(Your instructions) Copy out the data from its very first line through the line containing "совместное производство российской и", keeping both of those lines and everything between them unchanged.

(Listed entries)
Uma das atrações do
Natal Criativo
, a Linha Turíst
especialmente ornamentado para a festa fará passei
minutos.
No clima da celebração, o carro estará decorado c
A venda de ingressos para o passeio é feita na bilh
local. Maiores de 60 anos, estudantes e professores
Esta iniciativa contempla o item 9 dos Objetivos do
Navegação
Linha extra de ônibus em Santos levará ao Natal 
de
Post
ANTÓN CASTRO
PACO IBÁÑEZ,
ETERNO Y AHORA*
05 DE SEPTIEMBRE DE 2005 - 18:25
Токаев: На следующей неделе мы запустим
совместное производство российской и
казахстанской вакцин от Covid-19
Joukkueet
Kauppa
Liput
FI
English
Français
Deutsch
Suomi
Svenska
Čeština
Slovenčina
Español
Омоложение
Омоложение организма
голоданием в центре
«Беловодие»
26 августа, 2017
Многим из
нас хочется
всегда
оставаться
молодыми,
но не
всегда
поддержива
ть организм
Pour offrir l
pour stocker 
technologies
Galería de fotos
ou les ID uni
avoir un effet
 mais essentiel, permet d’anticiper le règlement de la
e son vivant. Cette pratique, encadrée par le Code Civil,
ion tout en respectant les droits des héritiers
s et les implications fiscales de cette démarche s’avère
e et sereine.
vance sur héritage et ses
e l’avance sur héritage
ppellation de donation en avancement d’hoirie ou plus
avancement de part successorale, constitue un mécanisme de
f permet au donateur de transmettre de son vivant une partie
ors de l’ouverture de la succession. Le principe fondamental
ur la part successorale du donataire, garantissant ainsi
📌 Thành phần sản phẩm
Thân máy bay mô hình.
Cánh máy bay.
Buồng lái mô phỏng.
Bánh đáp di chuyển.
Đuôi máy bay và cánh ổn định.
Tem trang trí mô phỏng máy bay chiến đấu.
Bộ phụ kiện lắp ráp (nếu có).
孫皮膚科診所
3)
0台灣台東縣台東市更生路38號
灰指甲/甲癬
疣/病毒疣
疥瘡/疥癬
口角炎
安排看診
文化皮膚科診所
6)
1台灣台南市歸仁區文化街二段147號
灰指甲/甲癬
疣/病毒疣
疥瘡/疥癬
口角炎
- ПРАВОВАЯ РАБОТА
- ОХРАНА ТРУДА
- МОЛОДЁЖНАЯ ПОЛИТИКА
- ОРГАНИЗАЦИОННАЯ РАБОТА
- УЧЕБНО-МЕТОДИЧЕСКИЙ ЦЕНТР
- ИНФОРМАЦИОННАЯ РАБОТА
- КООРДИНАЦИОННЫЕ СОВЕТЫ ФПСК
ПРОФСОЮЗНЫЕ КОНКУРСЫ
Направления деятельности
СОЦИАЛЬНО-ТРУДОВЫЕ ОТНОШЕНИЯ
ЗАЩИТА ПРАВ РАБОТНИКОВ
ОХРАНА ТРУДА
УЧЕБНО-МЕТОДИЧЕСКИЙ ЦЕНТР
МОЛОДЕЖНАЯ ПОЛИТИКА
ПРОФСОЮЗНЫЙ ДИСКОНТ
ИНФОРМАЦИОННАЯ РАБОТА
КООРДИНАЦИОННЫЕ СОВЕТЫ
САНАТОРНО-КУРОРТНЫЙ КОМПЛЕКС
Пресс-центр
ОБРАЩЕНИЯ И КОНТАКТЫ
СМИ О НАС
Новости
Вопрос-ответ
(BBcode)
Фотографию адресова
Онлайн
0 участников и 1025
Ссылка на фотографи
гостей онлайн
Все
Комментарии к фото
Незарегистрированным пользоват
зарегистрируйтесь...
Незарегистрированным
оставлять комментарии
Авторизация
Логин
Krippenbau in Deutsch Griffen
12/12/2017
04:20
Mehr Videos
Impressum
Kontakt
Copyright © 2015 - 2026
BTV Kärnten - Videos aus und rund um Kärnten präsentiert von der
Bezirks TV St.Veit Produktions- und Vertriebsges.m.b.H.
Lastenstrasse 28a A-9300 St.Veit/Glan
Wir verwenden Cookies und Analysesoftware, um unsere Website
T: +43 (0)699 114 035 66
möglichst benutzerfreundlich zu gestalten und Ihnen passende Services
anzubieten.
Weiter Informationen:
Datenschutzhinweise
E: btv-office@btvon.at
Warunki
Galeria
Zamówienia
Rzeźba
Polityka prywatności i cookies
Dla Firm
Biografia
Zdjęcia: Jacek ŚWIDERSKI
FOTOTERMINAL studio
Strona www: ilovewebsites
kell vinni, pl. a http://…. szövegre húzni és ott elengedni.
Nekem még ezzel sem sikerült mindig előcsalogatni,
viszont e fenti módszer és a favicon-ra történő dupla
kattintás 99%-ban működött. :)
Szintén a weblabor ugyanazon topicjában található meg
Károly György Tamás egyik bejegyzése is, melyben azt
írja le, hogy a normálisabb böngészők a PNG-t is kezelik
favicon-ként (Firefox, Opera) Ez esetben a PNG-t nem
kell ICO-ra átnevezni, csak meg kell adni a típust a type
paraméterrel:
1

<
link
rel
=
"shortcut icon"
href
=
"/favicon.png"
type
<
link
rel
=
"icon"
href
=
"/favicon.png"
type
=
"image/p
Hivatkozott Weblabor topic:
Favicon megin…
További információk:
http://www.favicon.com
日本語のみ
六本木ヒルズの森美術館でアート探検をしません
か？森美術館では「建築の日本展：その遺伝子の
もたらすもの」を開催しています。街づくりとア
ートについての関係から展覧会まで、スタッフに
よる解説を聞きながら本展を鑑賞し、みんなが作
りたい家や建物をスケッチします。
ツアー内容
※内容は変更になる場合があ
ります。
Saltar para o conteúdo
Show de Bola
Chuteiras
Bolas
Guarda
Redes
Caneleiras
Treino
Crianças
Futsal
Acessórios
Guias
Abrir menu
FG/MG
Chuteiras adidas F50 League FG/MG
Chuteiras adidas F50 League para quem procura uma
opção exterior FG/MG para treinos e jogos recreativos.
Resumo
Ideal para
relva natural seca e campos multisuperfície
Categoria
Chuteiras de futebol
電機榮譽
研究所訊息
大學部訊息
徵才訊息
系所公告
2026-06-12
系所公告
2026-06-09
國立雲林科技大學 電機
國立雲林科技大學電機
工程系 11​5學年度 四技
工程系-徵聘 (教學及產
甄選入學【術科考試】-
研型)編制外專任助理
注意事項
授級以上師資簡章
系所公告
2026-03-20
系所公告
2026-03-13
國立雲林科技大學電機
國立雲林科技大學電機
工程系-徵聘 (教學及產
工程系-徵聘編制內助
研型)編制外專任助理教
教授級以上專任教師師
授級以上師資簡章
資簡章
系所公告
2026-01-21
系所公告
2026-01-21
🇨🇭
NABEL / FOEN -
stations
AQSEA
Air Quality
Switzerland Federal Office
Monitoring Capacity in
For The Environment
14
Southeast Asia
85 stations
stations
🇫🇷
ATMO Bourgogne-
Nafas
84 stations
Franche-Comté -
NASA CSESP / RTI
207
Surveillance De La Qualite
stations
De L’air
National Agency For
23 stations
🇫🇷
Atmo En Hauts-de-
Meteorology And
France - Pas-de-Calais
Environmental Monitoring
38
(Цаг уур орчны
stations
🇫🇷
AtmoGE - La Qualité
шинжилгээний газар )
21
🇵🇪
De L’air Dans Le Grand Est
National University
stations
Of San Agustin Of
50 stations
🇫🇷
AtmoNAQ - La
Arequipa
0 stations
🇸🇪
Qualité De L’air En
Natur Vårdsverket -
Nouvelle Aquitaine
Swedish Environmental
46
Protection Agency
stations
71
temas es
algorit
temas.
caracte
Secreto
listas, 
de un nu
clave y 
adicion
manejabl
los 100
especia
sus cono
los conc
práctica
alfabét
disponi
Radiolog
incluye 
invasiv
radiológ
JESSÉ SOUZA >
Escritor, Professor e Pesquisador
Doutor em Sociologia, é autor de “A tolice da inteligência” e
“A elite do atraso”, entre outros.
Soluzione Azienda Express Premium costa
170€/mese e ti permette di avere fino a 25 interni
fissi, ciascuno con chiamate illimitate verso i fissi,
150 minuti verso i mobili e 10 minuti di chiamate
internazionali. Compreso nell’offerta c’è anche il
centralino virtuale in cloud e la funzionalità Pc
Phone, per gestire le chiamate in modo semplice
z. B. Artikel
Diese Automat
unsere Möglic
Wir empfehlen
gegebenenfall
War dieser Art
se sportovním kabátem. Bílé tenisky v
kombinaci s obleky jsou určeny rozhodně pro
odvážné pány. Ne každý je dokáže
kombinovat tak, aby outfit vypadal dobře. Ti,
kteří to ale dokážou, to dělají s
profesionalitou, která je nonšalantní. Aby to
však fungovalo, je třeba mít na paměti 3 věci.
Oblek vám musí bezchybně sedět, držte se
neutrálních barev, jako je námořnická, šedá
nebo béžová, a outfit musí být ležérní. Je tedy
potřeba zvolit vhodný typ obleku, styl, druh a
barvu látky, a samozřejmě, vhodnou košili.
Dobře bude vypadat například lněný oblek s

(Solution to this task)
Uma das atrações do
Natal Criativo
, a Linha Turíst
especialmente ornamentado para a festa fará passei
minutos.
No clima da celebração, o carro estará decorado c
A venda de ingressos para o passeio é feita na bilh
local. Maiores de 60 anos, estudantes e professores
Esta iniciativa contempla o item 9 dos Objetivos do
Navegação
Linha extra de ônibus em Santos levará ao Natal 
de
Post
ANTÓN CASTRO
PACO IBÁÑEZ,
ETERNO Y AHORA*
05 DE SEPTIEMBRE DE 2005 - 18:25
Токаев: На следующей неделе мы запустим
совместное производство российской и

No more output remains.